WHAT TO WORK ON.
1 > In the grocery store passage, which group built the shopping mall that houses the store?
2 > Please continue the grocery store passage, starting right after its last sentence.

╭─ EXERCISE TEXT

So he’d already denied me empathy around my dream to be a musical artist, around my birthday situation, around my economic situtation, around my health situation – why the hell did I even consider opening up to him again?
Because I had to make the presentation of my fucking book and its ideas. There were no other ways to effeectively do that. From the very beginning, embarking on this ambitious project against all odds from my place of disadvantage, I knew it wasn’t going to be a “play safe” thing.
“So last week,” I narrated, “I drove to a huge grocery store in my neighborhood. Owned by a French retail group, it’s sort of remarkable place in Moscow, because it’s incorporated in the first-ever, full-size shopping mall in the city built by the IKEA group, sixteen years ago. Before that, we hadn’t know what shopping malls looked like. As part of it, this grocery store with its cleanliness, abundance of foods, and very affordable prices, was our first glimpse into what middle-class European life looked like.”

╰─
╭─ DATA EXTRACT

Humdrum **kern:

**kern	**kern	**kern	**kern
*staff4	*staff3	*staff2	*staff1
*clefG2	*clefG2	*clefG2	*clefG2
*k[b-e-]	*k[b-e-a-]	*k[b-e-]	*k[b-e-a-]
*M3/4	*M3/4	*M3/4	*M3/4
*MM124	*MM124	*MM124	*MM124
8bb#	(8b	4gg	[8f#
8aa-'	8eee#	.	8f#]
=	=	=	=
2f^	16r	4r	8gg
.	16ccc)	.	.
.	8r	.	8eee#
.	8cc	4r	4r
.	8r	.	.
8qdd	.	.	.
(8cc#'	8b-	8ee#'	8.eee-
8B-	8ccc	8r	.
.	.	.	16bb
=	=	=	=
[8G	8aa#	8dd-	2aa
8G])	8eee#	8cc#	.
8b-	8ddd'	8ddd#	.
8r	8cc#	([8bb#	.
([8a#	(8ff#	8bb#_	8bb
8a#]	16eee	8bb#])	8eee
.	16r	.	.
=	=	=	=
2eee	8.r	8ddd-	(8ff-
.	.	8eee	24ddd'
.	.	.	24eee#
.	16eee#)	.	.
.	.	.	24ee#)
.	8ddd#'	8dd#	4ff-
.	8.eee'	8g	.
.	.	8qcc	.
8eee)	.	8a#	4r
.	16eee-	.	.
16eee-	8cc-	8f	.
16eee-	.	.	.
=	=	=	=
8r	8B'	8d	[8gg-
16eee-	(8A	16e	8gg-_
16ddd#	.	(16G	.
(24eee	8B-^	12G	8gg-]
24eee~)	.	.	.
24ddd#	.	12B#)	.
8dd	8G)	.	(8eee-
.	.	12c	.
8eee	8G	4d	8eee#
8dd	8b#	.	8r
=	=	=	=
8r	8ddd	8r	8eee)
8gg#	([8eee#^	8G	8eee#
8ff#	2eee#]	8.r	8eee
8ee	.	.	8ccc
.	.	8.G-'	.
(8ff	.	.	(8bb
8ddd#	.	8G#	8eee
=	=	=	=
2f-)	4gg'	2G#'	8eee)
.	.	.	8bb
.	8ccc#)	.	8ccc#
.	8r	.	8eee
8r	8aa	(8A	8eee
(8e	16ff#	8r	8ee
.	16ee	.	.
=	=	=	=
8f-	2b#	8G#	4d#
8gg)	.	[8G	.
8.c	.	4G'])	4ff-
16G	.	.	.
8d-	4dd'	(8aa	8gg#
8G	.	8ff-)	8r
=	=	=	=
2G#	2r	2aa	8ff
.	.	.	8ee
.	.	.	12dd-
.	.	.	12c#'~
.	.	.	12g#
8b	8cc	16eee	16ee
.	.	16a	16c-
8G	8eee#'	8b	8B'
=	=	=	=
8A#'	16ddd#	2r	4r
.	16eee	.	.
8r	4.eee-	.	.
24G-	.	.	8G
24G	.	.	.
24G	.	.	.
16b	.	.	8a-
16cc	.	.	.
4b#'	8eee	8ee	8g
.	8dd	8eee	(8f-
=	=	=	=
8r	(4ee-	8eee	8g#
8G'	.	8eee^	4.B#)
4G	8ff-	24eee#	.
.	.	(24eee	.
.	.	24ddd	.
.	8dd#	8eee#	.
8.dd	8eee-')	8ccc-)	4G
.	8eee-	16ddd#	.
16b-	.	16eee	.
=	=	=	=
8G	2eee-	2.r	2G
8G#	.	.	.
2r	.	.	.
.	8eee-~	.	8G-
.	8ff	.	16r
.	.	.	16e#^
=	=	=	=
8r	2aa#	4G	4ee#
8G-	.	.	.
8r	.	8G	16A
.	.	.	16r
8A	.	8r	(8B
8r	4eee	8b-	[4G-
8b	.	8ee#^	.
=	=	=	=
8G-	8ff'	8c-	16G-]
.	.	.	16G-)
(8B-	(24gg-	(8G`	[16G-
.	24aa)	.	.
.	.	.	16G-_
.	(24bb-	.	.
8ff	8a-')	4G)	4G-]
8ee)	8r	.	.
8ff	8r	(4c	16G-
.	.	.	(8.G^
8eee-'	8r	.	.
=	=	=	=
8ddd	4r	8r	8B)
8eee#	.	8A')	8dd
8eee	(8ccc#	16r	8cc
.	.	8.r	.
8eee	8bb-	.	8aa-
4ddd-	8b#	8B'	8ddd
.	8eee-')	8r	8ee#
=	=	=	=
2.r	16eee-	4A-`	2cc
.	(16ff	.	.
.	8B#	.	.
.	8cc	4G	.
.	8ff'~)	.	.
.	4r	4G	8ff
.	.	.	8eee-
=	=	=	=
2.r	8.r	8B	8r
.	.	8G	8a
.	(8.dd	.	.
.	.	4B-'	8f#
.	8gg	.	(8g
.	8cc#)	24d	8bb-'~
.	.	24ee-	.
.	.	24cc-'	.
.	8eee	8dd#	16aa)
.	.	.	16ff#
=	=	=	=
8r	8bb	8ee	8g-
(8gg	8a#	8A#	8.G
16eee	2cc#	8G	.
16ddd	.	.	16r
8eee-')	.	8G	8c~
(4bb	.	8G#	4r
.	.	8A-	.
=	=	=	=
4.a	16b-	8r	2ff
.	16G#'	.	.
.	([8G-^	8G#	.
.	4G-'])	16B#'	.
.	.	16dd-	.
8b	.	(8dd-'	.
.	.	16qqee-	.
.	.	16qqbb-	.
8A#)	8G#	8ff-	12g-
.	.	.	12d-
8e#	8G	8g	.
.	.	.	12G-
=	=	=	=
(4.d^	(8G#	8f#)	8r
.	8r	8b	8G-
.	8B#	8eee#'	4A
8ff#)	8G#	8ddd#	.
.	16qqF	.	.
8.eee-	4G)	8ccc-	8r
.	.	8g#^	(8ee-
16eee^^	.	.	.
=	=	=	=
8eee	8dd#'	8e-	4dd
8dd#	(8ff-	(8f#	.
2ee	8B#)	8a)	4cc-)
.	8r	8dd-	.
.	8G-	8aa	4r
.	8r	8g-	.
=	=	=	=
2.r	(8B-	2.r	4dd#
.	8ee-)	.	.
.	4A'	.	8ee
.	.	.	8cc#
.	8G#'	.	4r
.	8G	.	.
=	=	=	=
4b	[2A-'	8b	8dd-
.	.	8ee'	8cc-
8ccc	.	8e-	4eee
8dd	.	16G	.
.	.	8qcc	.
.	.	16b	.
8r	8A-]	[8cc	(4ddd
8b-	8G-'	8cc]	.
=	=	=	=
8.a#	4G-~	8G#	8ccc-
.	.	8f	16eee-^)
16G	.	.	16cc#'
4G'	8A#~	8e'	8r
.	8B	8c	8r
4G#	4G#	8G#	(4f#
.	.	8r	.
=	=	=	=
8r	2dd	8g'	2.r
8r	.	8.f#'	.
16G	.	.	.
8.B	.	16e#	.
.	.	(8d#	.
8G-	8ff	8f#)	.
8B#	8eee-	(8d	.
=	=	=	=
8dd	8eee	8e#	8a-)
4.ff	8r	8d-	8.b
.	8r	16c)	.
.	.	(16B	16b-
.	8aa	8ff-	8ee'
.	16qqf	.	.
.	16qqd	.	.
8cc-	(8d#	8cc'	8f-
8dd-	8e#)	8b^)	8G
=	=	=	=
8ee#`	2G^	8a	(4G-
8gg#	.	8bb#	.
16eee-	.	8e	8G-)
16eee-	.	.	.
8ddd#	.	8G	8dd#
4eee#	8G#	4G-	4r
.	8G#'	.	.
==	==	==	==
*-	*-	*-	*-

╰─

ANSWERS TO THE EXERCISE.
1 > The IKEA group.

2 >
At this point I thought he’d remember what he’d mentioned about grocery stores in Caracas from his childhood – and how strikingly different grocery stores in America looked like. He was someone who had firsthand experienced this economic contrast.
But his face showed no signs of connection. He walked out of his house and sat down on a bench in his yard.
“I still have to go and buy most of my food there,” I continued, “because groceries within a walking distance from my home aren’t that clean, and at the same time they’re far more expensive.”
I noticed something like disgust show up on his face. No, it wasn’t empathy or attention or presense. Or maybe I was just making this up amidst my vulnerability? Anyway, I continued to make my case.
“So last week, I drove by there another time, grabbed the cart, and then as I wheeled towards the veggies, I saw this big advertising signboard in the meat aisle that read: Eat at least three kinds of meat every week. Making your diet diverse promotes good health. And you know, José, the moment I read it, I felt that my eyes welled up with tears.”
I made a pause here to check in with him. I’d watched him look around as I’d been talking, and I wanted to make sure he was present.
Yes, he was. Because at the word “crying”, an expression of engagement and concern showed up on his face. Like, he was hearing me. He didn’t miss what I was talking about. Maybe he expected to hear that just like many of Hollywood friends, I was a devout vegan and wanted to cry because the sign falsely claimed the health benefits of meat.
But no, my reason was different, and far less expected to his upper-middle-class American worldview.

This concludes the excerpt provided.